* **Exercise A**
From the text on Penang Hill and early hill-stations, list the four Presidencies of the British East India Company that it names.
* **Exercise B**
Carry on the text about Penang Hill and Malaysia's hill-stations, starting after its final sentence.

* **Text provided**
=== Begin Enclosure ===

While most people associate the classic colonial hill-station with the British Raj and the famous Himalayan retreats of Simla, Assam and Darjeeling, Malaysia has the distinction of developing the world’s first hill-station - Penang Hill. It has also, arguably, developed the world’s most recent, the Genting Highland resort which was carved out of Pahang jungle in the late 1960s. First in and last out.
Penang in the late eighteenth century was one of four “stations”, or Presidencies of the British East India Company (the forerunner to the colonial Raj) - the others were Bombay, Calcutta and Madras. Protected by a contingent of British officers and Indian sepoys and a Royal Navy docking facility at Georgetown, Penang quickly developed into a rich community of traders, missionaries, administrators and an eclectic cross-section of adventurers and camp followers from across Asia. Temptingly close to Georgetown lies Penang Hill. In the early nineteenth century the colonial settlers began to escape the enervating torpid climate of the coastal plain for the fresher air of the nearby forest and mountain. Access was by horse and by coolies bearing sedan-chairs up the steep mountain trails. Over time, bungalows (the name derives from low, airy single-story properties used by the East Indian Company in Bengal) spread across the upper slopes of Penang Hill - and the world had its first hill-station.

=== End Enclosure ===

* **Excerpted data**
=== Begin Enclosure ===

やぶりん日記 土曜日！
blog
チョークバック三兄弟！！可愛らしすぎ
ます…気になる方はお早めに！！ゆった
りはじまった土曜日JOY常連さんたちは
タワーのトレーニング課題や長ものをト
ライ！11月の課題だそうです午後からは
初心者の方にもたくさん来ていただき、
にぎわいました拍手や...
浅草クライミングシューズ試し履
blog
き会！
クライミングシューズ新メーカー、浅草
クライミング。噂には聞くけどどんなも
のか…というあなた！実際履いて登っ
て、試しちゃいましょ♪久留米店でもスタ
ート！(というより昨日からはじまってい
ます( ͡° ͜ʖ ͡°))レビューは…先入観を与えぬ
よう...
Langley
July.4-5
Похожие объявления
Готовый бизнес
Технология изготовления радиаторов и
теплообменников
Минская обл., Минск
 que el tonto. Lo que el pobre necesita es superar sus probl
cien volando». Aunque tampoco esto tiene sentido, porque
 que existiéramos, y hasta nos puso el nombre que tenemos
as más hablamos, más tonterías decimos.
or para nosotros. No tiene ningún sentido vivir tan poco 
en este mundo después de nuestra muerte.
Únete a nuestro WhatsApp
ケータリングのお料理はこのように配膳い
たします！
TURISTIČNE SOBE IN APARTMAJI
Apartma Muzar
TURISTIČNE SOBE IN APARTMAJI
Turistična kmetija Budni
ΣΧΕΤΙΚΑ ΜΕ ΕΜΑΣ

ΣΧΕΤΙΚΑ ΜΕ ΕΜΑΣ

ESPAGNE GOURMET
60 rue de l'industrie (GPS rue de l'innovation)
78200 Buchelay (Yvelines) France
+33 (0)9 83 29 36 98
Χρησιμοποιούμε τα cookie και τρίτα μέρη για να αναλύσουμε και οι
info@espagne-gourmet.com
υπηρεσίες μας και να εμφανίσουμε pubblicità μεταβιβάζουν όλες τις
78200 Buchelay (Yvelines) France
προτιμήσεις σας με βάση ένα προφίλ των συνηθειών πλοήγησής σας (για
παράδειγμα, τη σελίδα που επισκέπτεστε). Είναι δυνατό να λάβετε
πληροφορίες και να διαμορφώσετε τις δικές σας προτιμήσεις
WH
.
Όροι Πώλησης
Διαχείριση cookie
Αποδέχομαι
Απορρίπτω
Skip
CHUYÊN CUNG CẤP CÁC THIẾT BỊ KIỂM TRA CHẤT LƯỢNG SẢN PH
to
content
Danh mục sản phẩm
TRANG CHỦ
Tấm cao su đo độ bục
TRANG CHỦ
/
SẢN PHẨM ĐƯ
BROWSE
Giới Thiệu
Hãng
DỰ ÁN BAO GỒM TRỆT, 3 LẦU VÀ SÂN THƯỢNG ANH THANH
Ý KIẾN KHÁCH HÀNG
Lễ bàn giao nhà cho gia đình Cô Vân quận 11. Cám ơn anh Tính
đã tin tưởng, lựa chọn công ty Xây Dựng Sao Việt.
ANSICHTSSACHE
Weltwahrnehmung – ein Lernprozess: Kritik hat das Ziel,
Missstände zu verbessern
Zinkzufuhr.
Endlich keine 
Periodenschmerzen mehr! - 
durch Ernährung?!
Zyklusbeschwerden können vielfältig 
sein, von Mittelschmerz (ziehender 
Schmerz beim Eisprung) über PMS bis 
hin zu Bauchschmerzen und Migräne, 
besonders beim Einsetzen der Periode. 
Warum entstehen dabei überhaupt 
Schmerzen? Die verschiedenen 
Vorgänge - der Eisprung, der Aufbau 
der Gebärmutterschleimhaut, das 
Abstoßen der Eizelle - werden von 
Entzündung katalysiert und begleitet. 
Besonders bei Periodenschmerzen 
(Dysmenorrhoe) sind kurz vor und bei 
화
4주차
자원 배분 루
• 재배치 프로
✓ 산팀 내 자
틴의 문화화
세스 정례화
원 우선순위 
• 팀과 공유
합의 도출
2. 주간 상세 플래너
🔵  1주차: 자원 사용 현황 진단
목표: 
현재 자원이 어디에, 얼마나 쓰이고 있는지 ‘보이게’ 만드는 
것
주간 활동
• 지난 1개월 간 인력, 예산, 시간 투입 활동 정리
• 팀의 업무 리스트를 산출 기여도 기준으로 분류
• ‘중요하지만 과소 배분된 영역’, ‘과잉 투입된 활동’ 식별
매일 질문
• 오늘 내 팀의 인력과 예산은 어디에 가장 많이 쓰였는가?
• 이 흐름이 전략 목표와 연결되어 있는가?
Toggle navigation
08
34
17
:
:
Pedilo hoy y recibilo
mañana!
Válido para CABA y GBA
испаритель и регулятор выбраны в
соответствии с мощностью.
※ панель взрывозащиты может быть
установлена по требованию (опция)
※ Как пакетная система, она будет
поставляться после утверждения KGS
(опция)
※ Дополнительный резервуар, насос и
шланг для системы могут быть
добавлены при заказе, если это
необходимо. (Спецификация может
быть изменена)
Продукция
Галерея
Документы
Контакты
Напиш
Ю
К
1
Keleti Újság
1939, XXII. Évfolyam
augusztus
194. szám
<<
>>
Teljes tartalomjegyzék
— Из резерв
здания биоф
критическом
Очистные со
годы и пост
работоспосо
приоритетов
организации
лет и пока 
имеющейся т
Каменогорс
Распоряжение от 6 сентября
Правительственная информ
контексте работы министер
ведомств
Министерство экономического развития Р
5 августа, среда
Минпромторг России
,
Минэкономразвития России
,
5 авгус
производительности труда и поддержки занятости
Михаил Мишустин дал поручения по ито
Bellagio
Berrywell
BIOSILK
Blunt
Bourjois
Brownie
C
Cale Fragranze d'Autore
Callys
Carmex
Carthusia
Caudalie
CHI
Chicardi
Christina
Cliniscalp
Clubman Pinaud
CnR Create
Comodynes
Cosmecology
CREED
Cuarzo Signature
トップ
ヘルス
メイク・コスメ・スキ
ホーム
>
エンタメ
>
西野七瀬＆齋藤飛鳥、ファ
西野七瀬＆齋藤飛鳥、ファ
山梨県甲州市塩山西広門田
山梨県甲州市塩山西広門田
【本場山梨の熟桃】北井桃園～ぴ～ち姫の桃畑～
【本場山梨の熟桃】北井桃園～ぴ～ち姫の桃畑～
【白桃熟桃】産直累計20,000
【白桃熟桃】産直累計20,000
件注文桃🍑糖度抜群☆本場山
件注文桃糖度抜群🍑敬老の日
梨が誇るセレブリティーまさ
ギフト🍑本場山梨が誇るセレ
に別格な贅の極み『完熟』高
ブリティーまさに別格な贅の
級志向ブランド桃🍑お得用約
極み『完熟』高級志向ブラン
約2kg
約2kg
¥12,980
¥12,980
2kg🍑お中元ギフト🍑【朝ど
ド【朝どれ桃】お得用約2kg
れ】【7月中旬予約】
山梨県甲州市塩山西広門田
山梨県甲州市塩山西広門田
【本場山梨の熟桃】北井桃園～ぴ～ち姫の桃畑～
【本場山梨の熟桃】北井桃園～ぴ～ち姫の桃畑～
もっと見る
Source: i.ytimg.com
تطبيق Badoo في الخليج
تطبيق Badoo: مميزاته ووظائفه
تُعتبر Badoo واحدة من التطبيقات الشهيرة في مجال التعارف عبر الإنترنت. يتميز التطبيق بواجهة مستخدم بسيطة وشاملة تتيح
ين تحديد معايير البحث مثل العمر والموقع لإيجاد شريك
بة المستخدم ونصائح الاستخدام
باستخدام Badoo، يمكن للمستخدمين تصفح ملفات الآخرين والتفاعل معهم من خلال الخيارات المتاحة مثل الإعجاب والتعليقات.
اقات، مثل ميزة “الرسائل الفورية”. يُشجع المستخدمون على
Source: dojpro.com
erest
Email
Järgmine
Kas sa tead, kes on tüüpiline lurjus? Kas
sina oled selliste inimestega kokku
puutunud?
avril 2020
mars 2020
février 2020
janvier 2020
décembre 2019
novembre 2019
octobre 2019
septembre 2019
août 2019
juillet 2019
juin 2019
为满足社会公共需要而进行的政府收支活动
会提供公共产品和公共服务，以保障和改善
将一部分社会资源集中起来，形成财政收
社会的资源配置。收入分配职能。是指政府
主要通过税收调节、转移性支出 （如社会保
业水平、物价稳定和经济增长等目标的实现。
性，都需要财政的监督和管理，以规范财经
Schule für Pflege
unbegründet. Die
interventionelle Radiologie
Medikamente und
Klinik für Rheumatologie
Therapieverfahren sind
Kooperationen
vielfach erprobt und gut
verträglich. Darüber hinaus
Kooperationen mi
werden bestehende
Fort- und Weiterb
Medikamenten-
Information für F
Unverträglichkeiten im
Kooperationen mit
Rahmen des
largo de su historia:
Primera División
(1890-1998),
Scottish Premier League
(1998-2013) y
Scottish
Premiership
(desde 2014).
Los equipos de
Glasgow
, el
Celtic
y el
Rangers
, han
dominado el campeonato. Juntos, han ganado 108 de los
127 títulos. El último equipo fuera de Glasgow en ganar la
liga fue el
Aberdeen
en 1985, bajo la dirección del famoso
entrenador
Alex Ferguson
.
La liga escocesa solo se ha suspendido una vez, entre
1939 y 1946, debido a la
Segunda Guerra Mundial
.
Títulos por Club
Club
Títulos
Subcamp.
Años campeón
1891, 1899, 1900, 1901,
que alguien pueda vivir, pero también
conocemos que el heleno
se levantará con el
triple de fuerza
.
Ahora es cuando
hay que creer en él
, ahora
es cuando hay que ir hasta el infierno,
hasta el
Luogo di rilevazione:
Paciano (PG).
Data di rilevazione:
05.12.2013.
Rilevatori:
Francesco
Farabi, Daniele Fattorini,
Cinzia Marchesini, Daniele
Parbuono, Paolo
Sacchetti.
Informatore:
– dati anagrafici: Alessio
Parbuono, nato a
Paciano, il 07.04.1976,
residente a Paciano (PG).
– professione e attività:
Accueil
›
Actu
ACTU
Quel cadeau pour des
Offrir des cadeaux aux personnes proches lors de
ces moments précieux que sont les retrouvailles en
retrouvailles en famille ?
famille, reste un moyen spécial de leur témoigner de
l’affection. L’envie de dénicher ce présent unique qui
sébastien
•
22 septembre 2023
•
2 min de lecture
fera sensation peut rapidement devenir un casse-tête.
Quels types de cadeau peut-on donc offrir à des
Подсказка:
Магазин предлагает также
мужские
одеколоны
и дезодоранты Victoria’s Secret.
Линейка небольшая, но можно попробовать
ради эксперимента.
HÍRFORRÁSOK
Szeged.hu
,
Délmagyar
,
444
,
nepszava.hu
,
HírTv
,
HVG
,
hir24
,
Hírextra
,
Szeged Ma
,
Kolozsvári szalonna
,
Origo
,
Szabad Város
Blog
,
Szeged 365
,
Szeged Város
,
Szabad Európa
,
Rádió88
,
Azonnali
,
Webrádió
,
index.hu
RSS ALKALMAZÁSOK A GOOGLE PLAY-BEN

=== End Enclosure ===

* **Task answer A**
Penang, Bombay, Calcutta, Madras

* **Task answer B**
True to the rigid colonial social hierarchy, the settlement was not without rules. The Governor’s bungalow, Bel Retiro, perched at the top of the hill from where it prominently flew the flag (hence the alternative name, Bukit Bendera or Flag Hill). Penang Hill received a major boost when, in 1923 and at a cost of US$1.5 million, a funicular railway was built. During these years, with high profits from tin and rubber, planters and miners built their own retreats, though, given their association with trade (the British had an ambiguous relationship with commerce – they liked its money but looked down on its protagonists) their houses were down the slope from the administrative elite. The vastly richer Penang Chinese traders, the towkays, whose elaborate mansions were gracing Gurney Drive, built their own retreats; while far more opulent than their British counterparts, in line with the colonial pecking order, these were even further down the hill.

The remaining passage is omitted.